MayaAnd harder to find. That's what a maturing optimization story looks like — the questions shrink as the easy money disappears.
LeoThen comes the week after the upgrade. Our team drops the new kernel into the hundred-billion-parameter run on their sixty-four GPUs. What gets measured before anyone celebrates?
MayaEnd-to-end throughput, never kernel speed alone — the habit carries straight over from last episode. Then the run's shape: the sequence lengths they actually train at, attention's memory footprint, occupancy across the chip.
LeoAnd the map.
MayaAnd whether the bottleneck moved. Attention gets cheaper, and the queue re-forms somewhere else — the feed-forward layers, communication between the sixty-four machines, the optimizer step, the data pipeline. A faster kernel redraws the bottleneck map; it doesn't erase it.
LeoThere's a budget consequence hiding in there, and it's the part I'd underline twice. When attention gets twice as cheap, longer sequence lengths and larger batch configurations become economically practical.
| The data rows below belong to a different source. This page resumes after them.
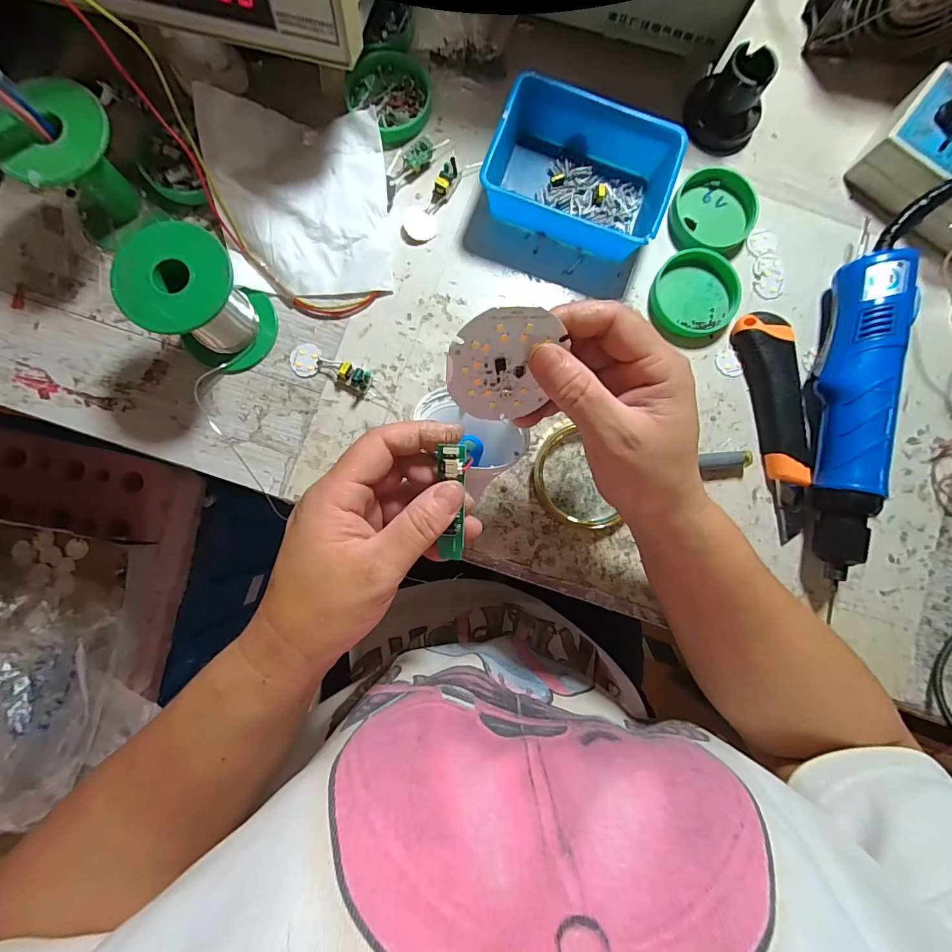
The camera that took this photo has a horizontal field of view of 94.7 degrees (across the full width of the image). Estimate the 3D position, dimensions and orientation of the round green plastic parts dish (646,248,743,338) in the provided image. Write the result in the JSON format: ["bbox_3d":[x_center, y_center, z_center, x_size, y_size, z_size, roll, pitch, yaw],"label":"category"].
[{"bbox_3d":[0.167,-0.140,0.335,0.064,0.013,0.062,0,86,-2],"label":"round green plastic parts dish"}]

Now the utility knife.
[{"bbox_3d":[0.228,-0.040,0.325,0.035,0.018,0.163,-11,86,-3],"label":"utility knife"}]

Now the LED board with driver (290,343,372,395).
[{"bbox_3d":[-0.107,-0.077,0.317,0.062,0.014,0.023,27,85,0],"label":"LED board with driver"}]

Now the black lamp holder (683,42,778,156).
[{"bbox_3d":[0.194,-0.285,0.331,0.058,0.042,0.050,35,85,1],"label":"black lamp holder"}]

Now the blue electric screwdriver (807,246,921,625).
[{"bbox_3d":[0.271,-0.044,0.315,0.043,0.042,0.241,11,85,-1],"label":"blue electric screwdriver"}]

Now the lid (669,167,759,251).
[{"bbox_3d":[0.182,-0.206,0.337,0.062,0.014,0.059,0,86,-2],"label":"lid"}]

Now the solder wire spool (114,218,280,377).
[{"bbox_3d":[-0.177,-0.111,0.287,0.061,0.074,0.064,0,86,-2],"label":"solder wire spool"}]

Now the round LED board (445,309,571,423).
[{"bbox_3d":[0.013,-0.052,0.210,0.053,0.057,0.004,-1,43,-15],"label":"round LED board"}]

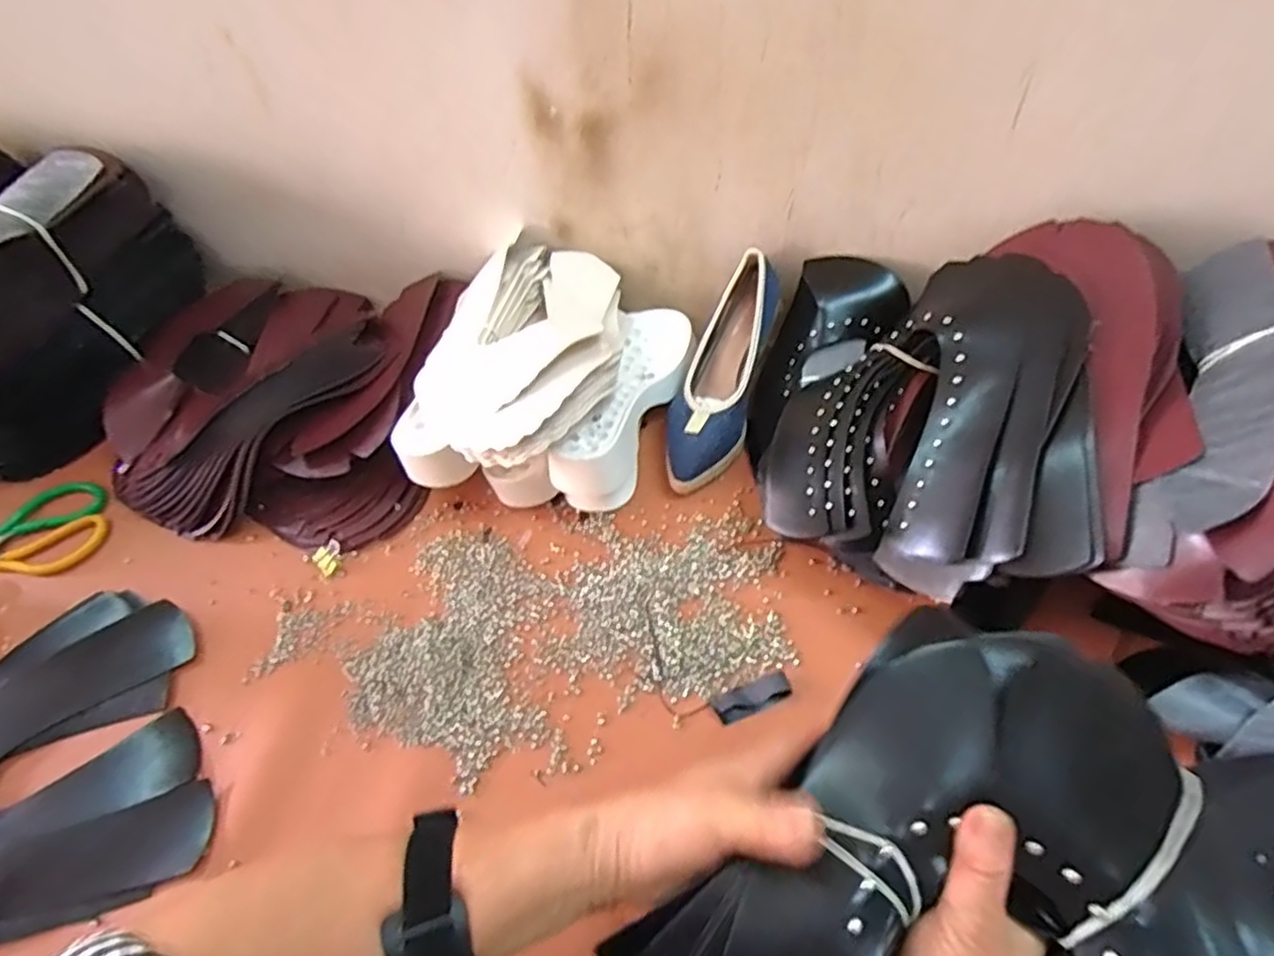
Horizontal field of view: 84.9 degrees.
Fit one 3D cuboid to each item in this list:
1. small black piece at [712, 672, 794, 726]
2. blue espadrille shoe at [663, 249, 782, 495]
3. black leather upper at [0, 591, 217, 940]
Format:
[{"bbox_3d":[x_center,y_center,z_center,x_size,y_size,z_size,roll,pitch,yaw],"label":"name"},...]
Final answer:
[{"bbox_3d":[0.095,0.181,0.576,0.064,0.009,0.023,-20,57,-9],"label":"small black piece"},{"bbox_3d":[0.081,-0.101,0.691,0.074,0.063,0.230,18,83,15],"label":"blue espadrille shoe"},{"bbox_3d":[-0.517,0.244,0.571,0.304,0.029,0.264,-22,58,-10],"label":"black leather upper"}]

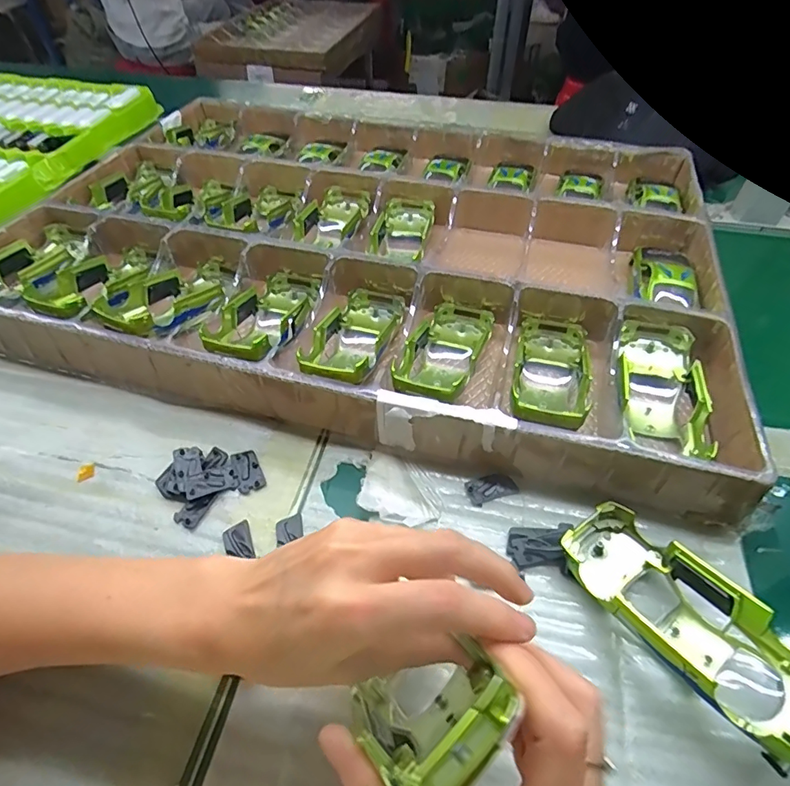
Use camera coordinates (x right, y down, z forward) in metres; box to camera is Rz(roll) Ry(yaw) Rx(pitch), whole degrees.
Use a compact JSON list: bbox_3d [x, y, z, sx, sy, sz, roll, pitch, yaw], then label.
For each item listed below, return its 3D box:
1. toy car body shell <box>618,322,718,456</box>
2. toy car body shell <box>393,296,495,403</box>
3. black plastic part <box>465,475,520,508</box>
[{"bbox_3d":[0.193,-0.005,0.351,0.056,0.035,0.116,12,51,9],"label":"toy car body shell"},{"bbox_3d":[0.040,-0.030,0.375,0.059,0.039,0.138,17,32,13],"label":"toy car body shell"},{"bbox_3d":[0.066,0.064,0.322,0.034,0.004,0.019,-17,52,-14],"label":"black plastic part"}]

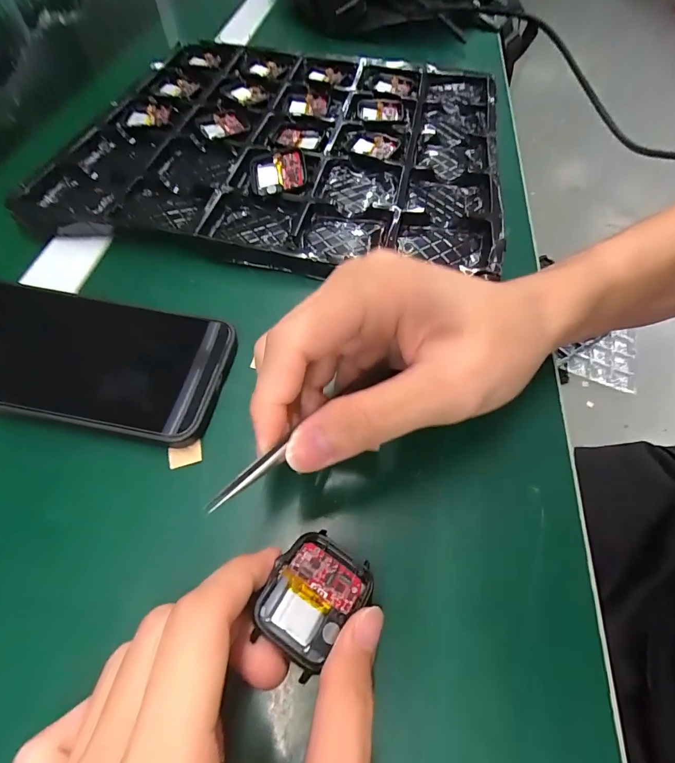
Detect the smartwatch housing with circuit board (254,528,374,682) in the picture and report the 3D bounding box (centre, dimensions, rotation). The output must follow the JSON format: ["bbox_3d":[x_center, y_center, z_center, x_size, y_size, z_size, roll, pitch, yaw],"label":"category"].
[{"bbox_3d":[-0.010,0.087,0.166,0.035,0.011,0.045,37,52,12],"label":"smartwatch housing with circuit board"}]

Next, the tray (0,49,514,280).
[{"bbox_3d":[-0.040,-0.209,0.349,0.340,0.019,0.305,8,57,4],"label":"tray"}]

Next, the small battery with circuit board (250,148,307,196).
[{"bbox_3d":[-0.045,-0.157,0.308,0.043,0.009,0.036,-6,82,8],"label":"small battery with circuit board"}]

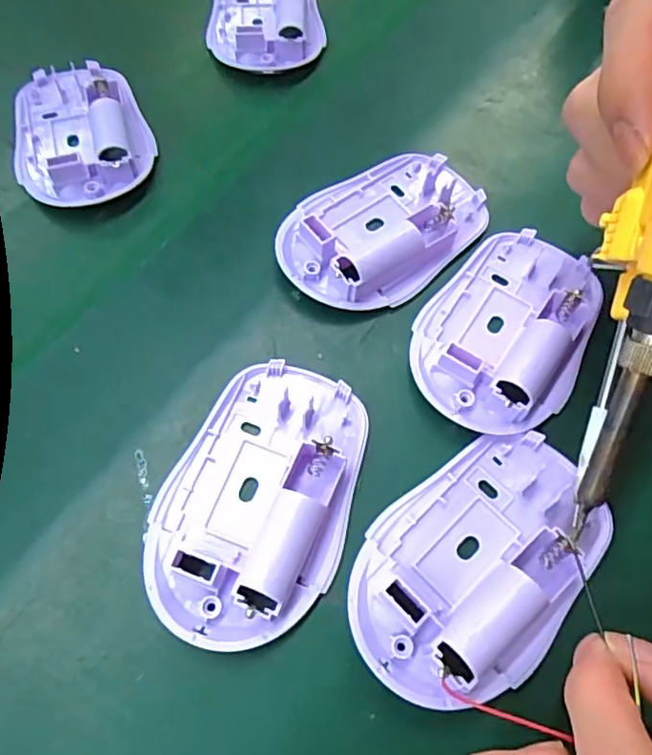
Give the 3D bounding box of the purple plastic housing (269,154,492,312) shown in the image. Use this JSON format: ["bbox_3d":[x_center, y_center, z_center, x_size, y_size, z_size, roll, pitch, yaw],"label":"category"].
[{"bbox_3d":[0.024,-0.065,0.246,0.094,0.017,0.059,-37,73,-19],"label":"purple plastic housing"}]

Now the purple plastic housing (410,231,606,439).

MayaWhich for our team is not a smaller bill — it's a different menu. Model shapes they had ruled out quietly come back into reach.
LeoKernel work changing model design from below. That's why a scheduling paper belongs in a language-model series at all.
MayaThe paper is on arXiv — FlashAttention-Two: faster attention with better parallelism and work partitioning — linked in the episode notes, and the work-partitioning diagrams reward a slow look.
LeoNext episode we climb out of the engine room entirely. A model teaching itself — self-distillation, embarrassingly simple by its own title's admission — and what that does to code generation.
MayaKeep the lobby view until then. The next time something you own gets a headline upgrade and still feels slow, stand in the lobby and watch before you buy anything: is the work actually too big — or is it just badly divided among the workers you already have?